By Ben Olson
Reader Staff
Every year, as the clock strikes midnight on New Year’s Eve, a familiar song is often heard crooned by half-drunk party goers as they ring in the coming year. But how did “Auld Lang Syne” earn its place as the official song most of us sing after the champagne pops and the ball drops? It can elicit tears from many, and most probably don’t know most of the words, but this nostalgic song has been firmly cemented with New Year’s traditions for several centuries.
The song is credited to Scottish poet Robert Burns, who is most known for his poem “Comin’ Thru the Rye.” Despite Burns’ association with it, “Auld Lang Syne” actually originated as a ballad by James Watson well before his time. Watson’s original first verse and chorus in 1711 read:
Should Old Acquaintance be forgot
and never thought upon;
The flames of Love extinguished,
and fully past and gone:
Is thy sweet Heart now grown so cold,
that loving Breast of thine;
That thou canst never once reflect
On old long syne.
(Chorus:)
On old long syne my Jo,
On old long syne,
That thou canst never once reflect,
On old long syne.
When Burns sent a copy of his poem to the Scots Musical Museum in 1788, he noted that he had “collected” some of the lyrics, rather than composing the poem from scratch.
In 1793, Burns sent the song to James Johnson, who was assembling a book of old Scottish folk songs. He wrote to Johnson, “The following song, an old song, of the olden times, and which has never been in print, nor even in manuscript until I took it down from an old man.”
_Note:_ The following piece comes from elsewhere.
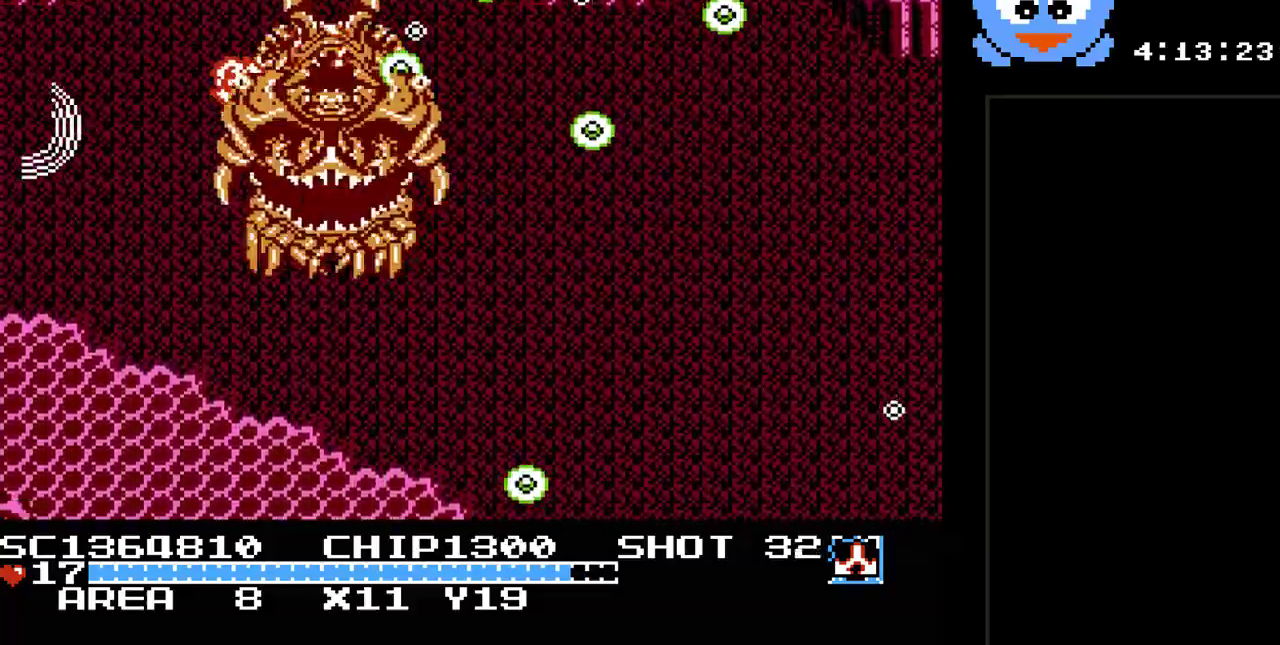
{"buttons": ["Y"], "events": [[17, "DPAD_DOWN", "up"], [367, "DPAD_LEFT", "up"]]}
By the time the book was published in 1796, Burns was dead and would never know his words would eventually become the song most sung to usher in the new year.
The translation of “Auld Lang Syne” is also a bit ambiguous, with some claiming the words mean, “times gone by,” “old time’s sake,” “long long ago” or “once upon a time.” The most commonly accepted translation is “for old time’s sake,” which is close enough, since the word-for-word translation is “old long since.”
The tune we sing today is different than the original, which one can listen to in 2008’s Sex and the City movie, of all places. The version we sing today was used at the suggestion of music producer George Thompson, who thought the original song was “mediocre,” so he printed “Auld Lang Syne” with music to a traditional Scottish melody.
Why has “Auld Lang Syne” become so entrenched with New Year’s Eve? The best guess is that in 1929, when bandleader Guy Lombardo played the song as transitional music while performing at New York City’s Roosevelt Hotel during a New Year’s Eve broadcast just after midnight, it was heard over radios and televisions, inadvertently spawning a global tradition.
Today, “Auld Lang Syne” is sung after the ball drops on New Year’s Eve, but it’s also played at funerals, celebrations and, in Japan, as a warning that closing time approaches.
This year, as you raise a glass to your friends and loved ones on New Year’s Eve, take heart knowing that the words you mumble and struggle through are likely sung by hundreds of millions of others, all in dedication of the times gone by.